- Pylon Peak Location within Wyoming Pylon Peak Location within the United States

Highest point
- Elevation: 12,383 ft (3,774 m)
- Prominence: 778 ft (237 m)
- Coordinates: 42°46′07″N 109°14′09″W﻿ / ﻿42.76861°N 109.23583°W

Geography
- Location: Fremont and Sublette Counties, Wyoming, U.S.
- Parent range: Wind River Range
- Topo map: USGS Lizard Head Peak

= Pylon Peak (Wyoming) =

Mountain in Wyoming, United States

Pylon Peak (12383 ft) is located in the southern Wind River Range in the U.S. state of Wyoming. Pylon Peak is on the west side of the Cirque of the Towers, a popular climbing area, and is .70 mi northwest of Warrior Peaks. Pylon Peak sits along the Continental Divide.

==Hazards==

Encountering bears is a concern in the Wind River Range.
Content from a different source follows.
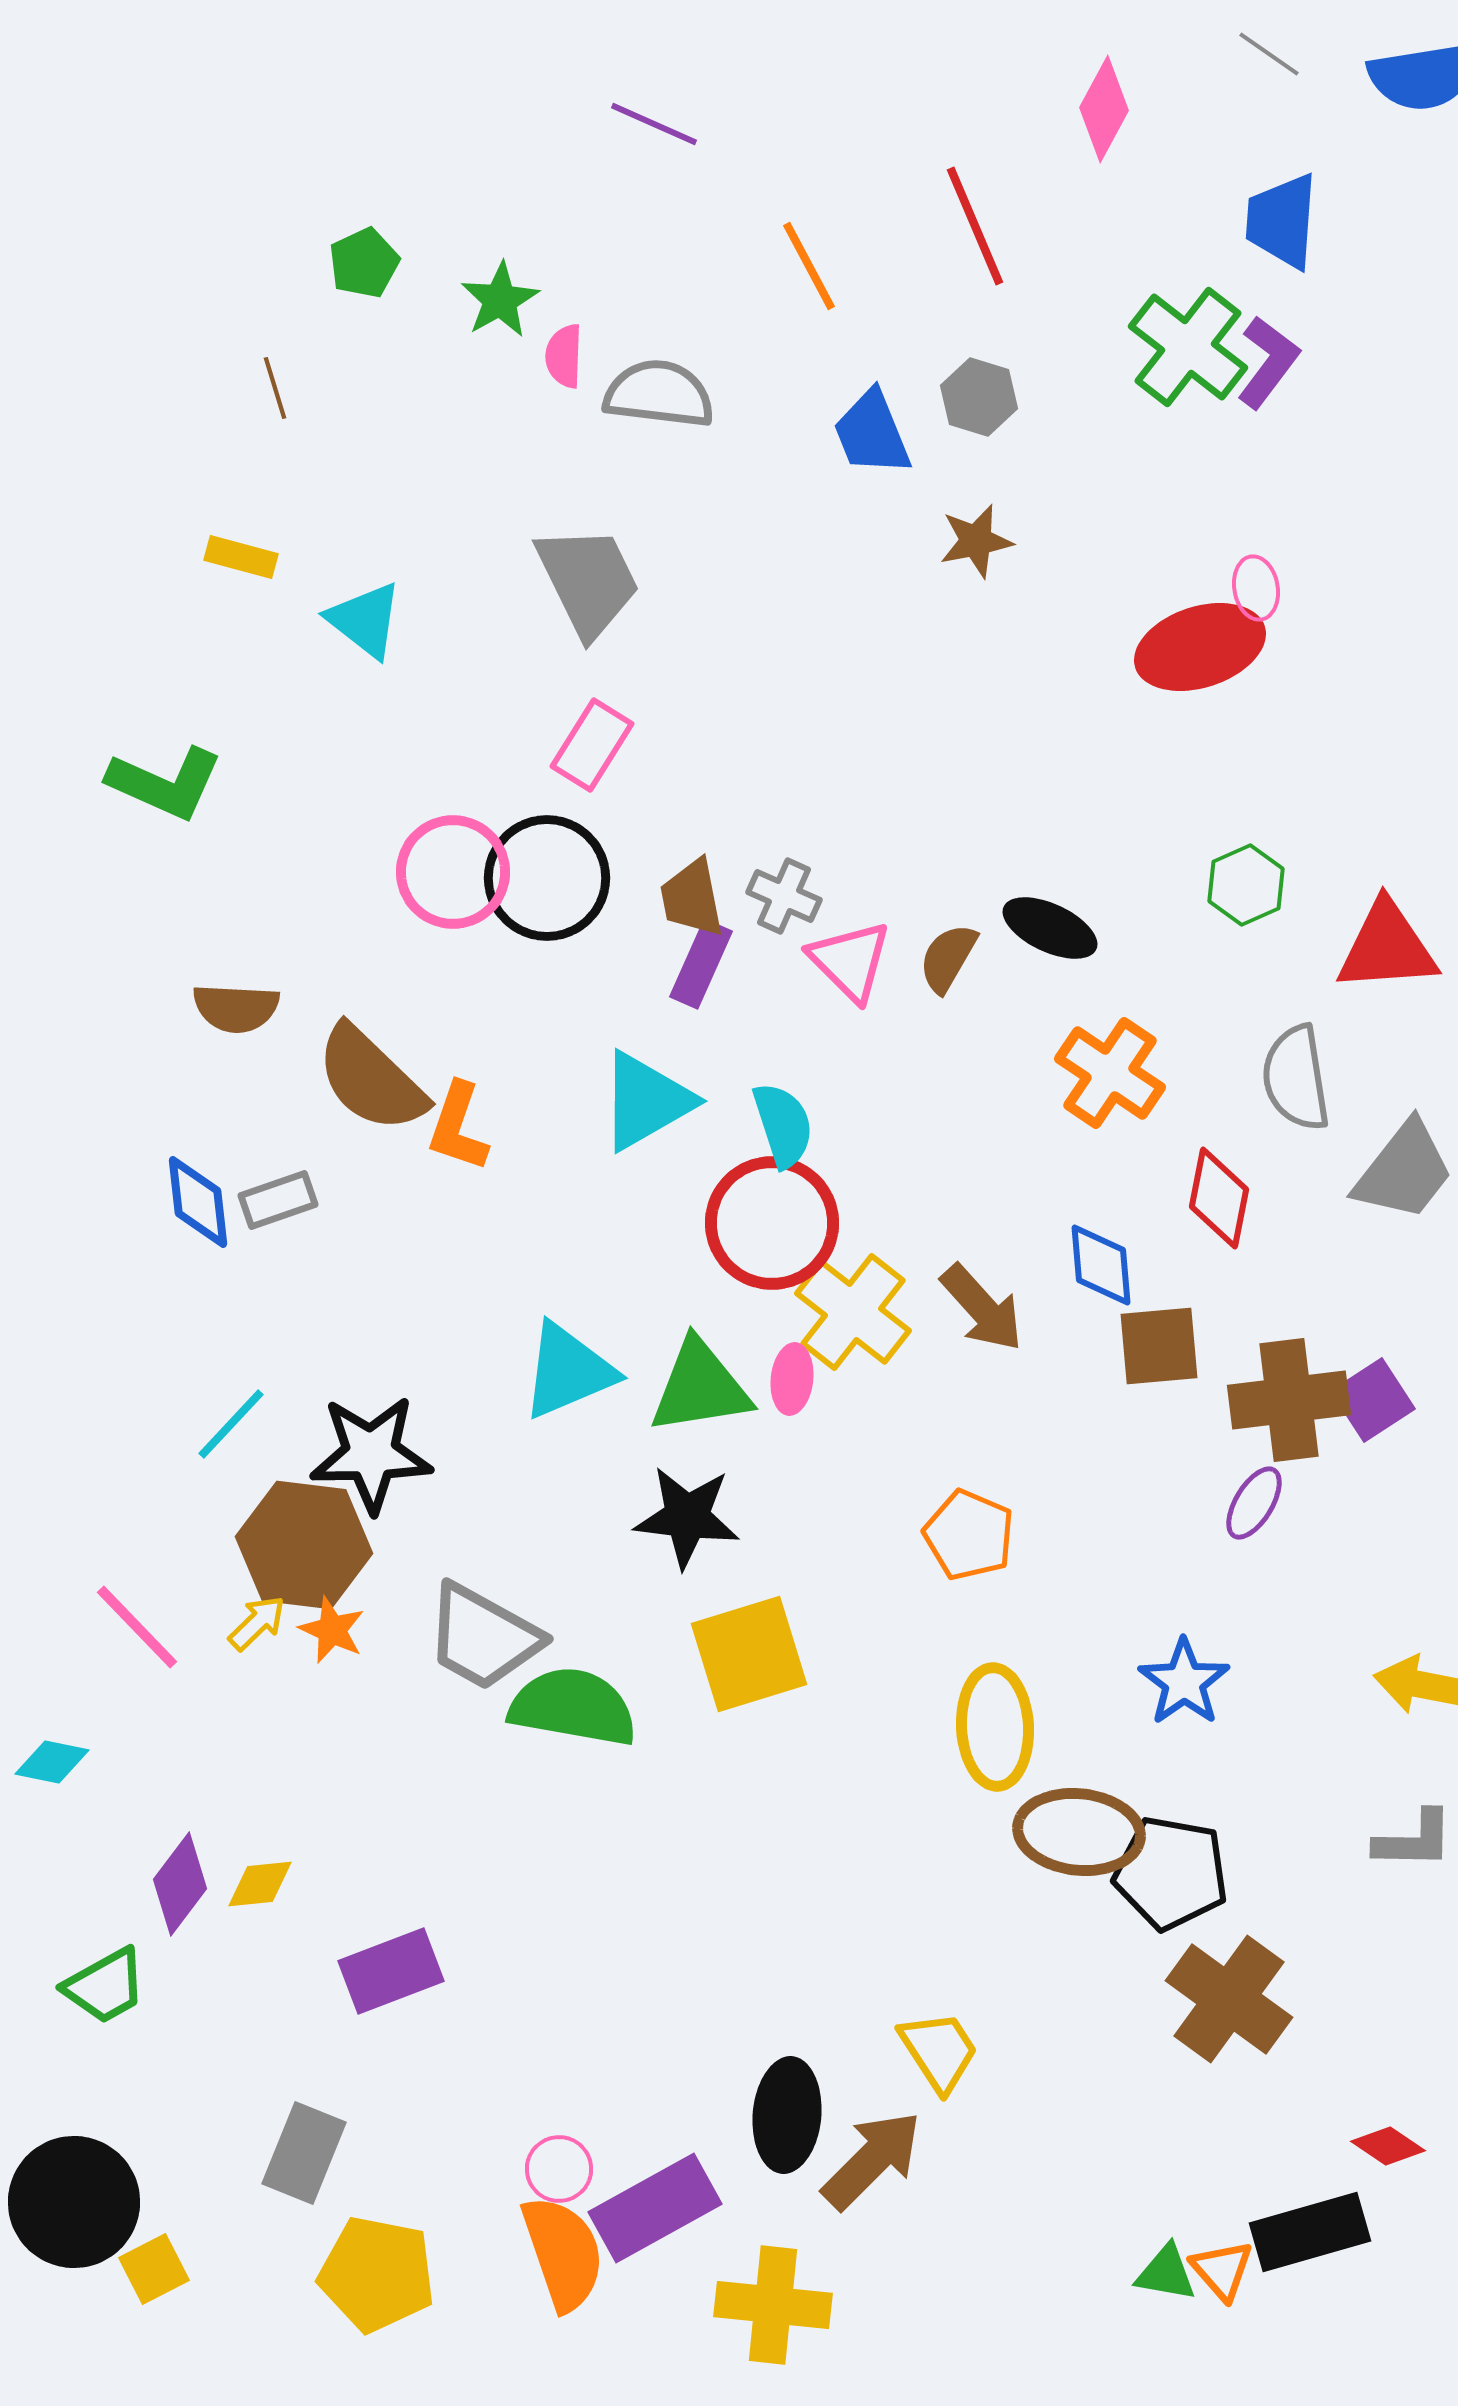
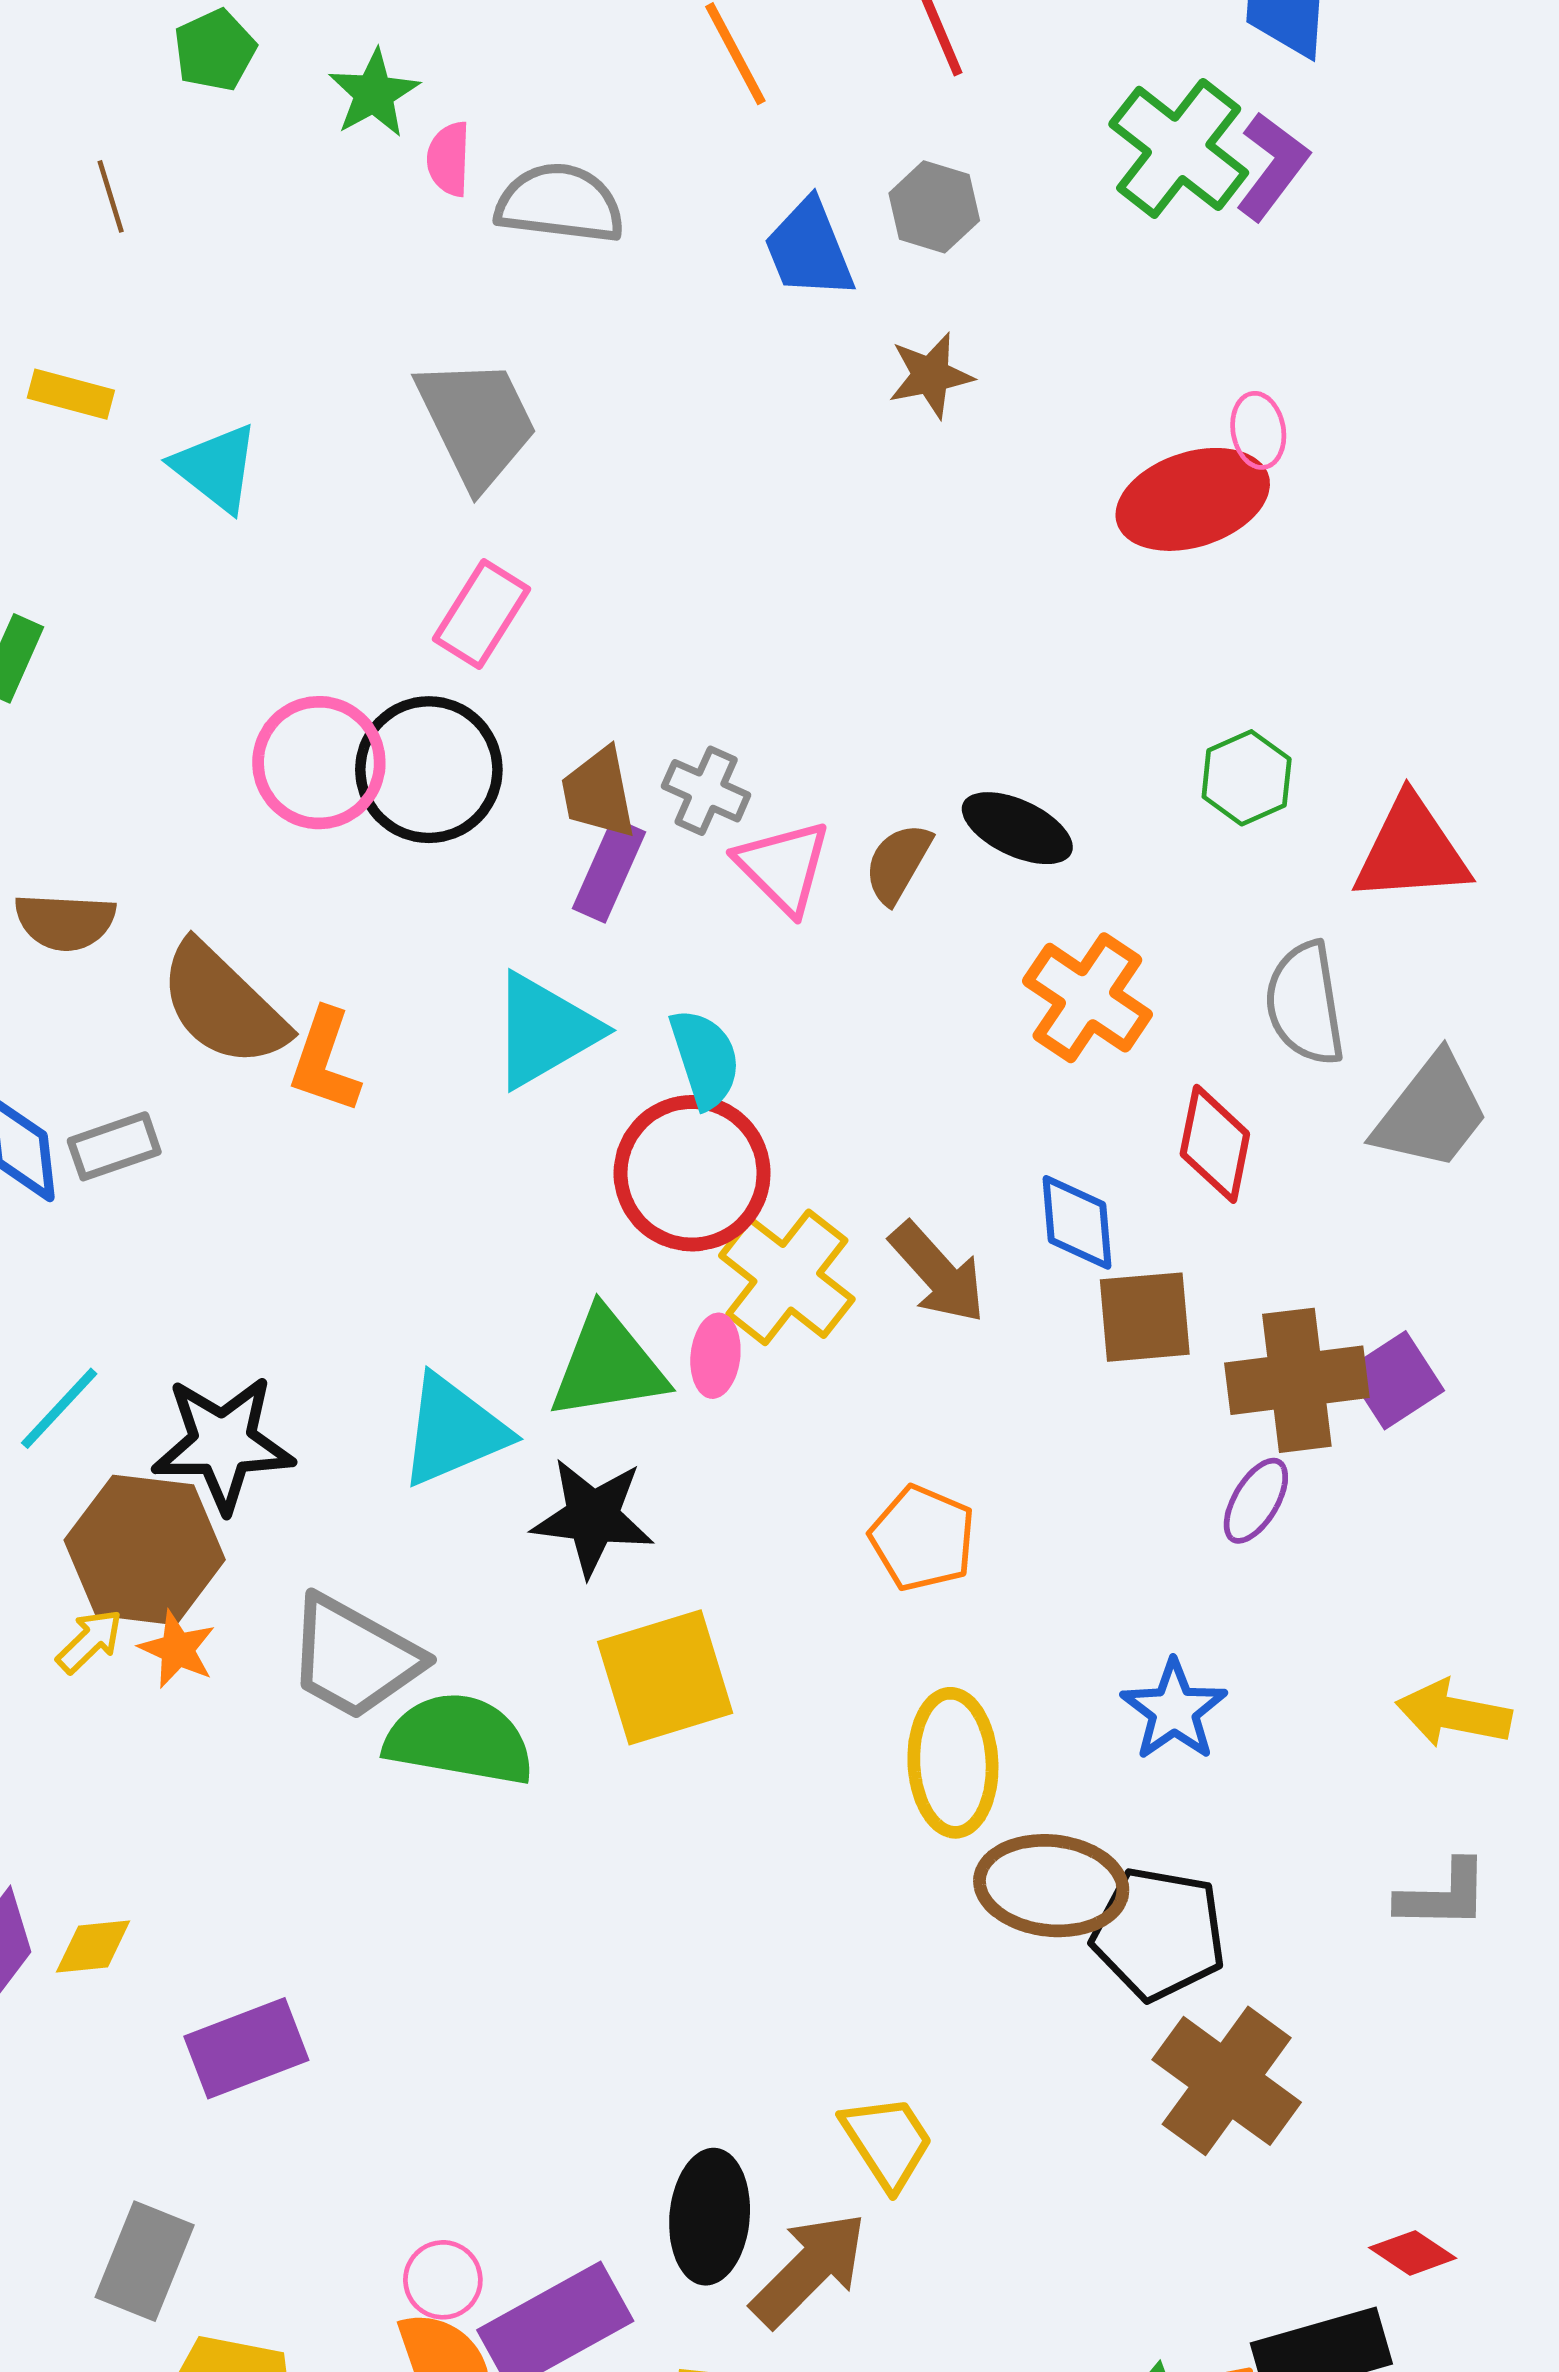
cyan triangle: (568, 1371) -> (453, 1431), moved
There are other concerns as well, including bugs, wildfires, adverse snow conditions and nighttime cold temperatures.

Importantly, there have been notable incidents, including accidental deaths, due to falls from steep cliffs (a misstep could be fatal in this class 4/5 terrain) and due to falling rocks, over the years, including 1993, 2007 (involving an experienced NOLS leader), 2015 and 2018. Other incidents include a seriously injured backpacker being airlifted near SquareTop Mountain in 2005, and a fatal hiker incident (from an apparent accidental fall) in 2006 that involved state search and rescue. The U.S. Forest Service does not offer updated aggregated records on the official number of fatalities in the Wind River Range.